Begin with the line below holding "insatser i Bangladesh och till det" and go on through the line holding "nalizar imágenes y videos en tiempo real.", duplicating each line exactly and leaving out pictures.
= = = = =
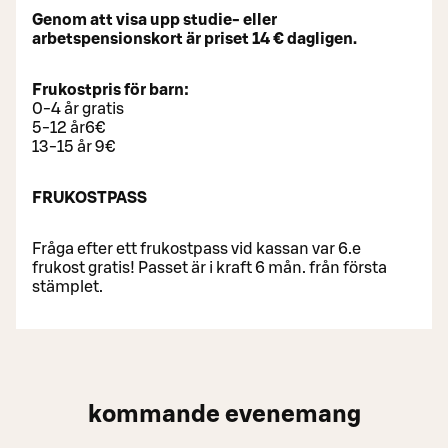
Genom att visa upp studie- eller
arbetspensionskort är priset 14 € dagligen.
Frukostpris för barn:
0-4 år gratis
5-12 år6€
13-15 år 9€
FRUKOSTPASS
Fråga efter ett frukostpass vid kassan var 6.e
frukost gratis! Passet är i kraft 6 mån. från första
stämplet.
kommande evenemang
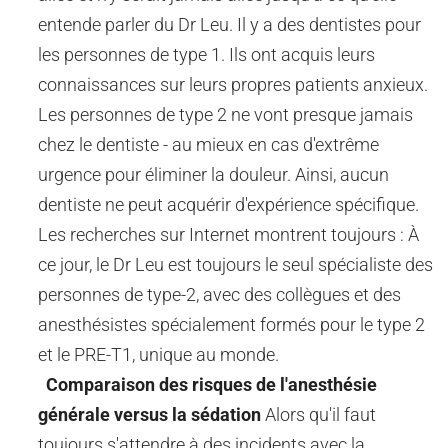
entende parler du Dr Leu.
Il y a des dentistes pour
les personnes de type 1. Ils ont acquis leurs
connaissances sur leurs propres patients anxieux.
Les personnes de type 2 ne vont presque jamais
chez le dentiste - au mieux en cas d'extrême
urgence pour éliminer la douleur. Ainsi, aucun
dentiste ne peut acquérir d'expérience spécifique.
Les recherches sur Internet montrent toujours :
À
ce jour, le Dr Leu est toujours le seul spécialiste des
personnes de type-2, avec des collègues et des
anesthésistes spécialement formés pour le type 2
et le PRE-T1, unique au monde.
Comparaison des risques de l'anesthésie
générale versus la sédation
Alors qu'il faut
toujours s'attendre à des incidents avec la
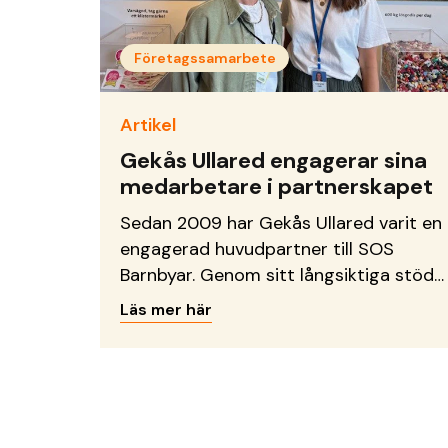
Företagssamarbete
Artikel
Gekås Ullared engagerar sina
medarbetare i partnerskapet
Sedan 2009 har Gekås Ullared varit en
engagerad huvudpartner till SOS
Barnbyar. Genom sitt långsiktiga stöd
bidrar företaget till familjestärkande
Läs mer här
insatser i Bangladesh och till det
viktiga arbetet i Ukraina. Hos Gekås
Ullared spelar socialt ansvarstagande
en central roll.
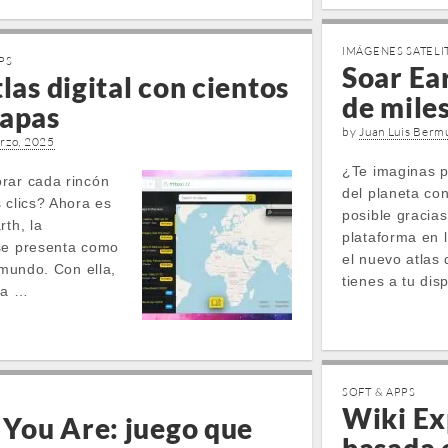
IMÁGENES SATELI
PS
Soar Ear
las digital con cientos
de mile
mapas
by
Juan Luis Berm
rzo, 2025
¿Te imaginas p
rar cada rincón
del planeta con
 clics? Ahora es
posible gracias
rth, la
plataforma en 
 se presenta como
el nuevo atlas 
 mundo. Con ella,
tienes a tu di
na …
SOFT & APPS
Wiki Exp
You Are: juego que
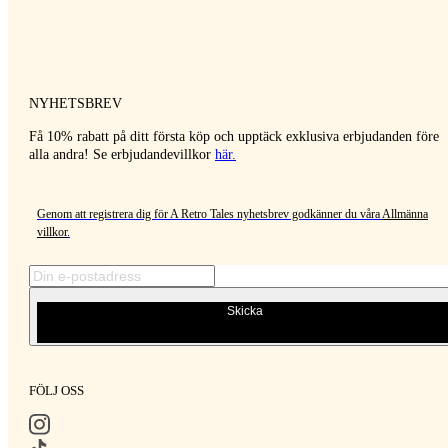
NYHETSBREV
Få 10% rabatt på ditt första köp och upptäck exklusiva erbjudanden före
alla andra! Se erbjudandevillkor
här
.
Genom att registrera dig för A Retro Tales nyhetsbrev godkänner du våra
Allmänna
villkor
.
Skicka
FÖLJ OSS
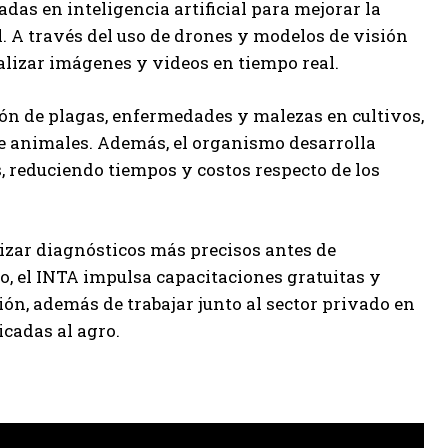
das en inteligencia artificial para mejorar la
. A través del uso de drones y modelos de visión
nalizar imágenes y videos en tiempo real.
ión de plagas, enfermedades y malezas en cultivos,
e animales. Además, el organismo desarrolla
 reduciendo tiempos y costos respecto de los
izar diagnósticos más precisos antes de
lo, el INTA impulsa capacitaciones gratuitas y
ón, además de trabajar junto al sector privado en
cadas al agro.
= = = = =
Written reply:
insatser i Bangladesh och till det
viktiga arbetet i Ukraina. Hos Gekås
Ullared spelar socialt ansvarstagande
en central roll.
IMÁGENES SATELI
PS
Soar Ear
las digital con cientos
de mile
mapas
by
Juan Luis Berm
rzo, 2025
¿Te imaginas p
rar cada rincón
del planeta con
 clics? Ahora es
posible gracias
rth, la
plataforma en 
 se presenta como
el nuevo atlas 
 mundo. Con ella,
tienes a tu di
na …
SOFT & APPS
Wiki Exp
You Are: juego que
NYHETSBREV
Få 10% rabatt på ditt första köp och upptäck exklusiva erbjudanden före
alla andra! Se erbjudandevillkor
här
.
Genom att registrera dig för A Retro Tales nyhetsbrev godkänner du våra
Allmänna
villkor
.
Skicka
FÖLJ OSS
das en inteligencia artificial para mejorar la
. A través del uso de drones y modelos de visión
nalizar imágenes y videos en tiempo real.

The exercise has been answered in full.